DATA:
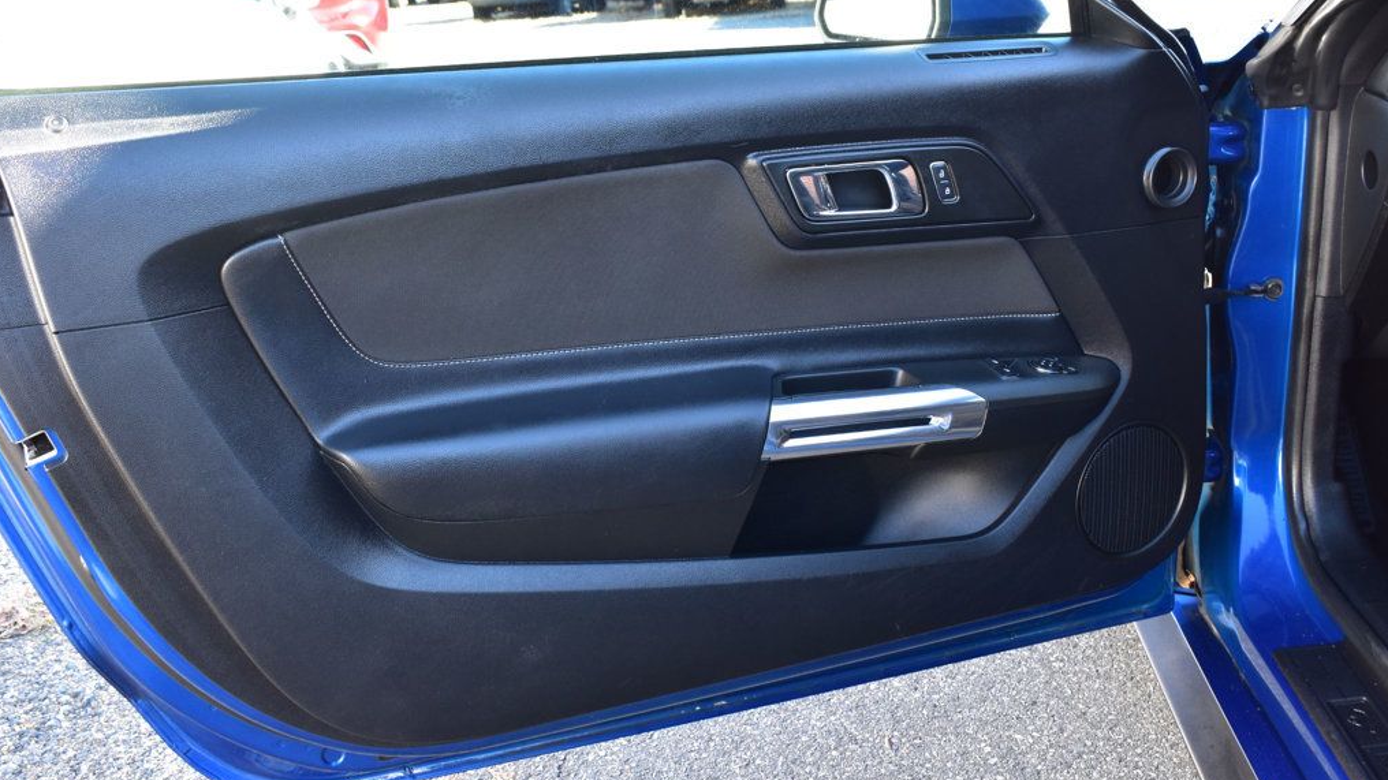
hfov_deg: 52.8
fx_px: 1398
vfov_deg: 31.1
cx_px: 691
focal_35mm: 38
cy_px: 324
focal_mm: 24
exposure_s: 1/50
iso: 400
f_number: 8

PROBLEM REQUIREMENTS: Without the pictures, retype the whole of the material above exactly.

RESPONSE:
hfov_deg: 52.8
fx_px: 1398
vfov_deg: 31.1
cx_px: 691
focal_35mm: 38
cy_px: 324
focal_mm: 24
exposure_s: 1/50
iso: 400
f_number: 8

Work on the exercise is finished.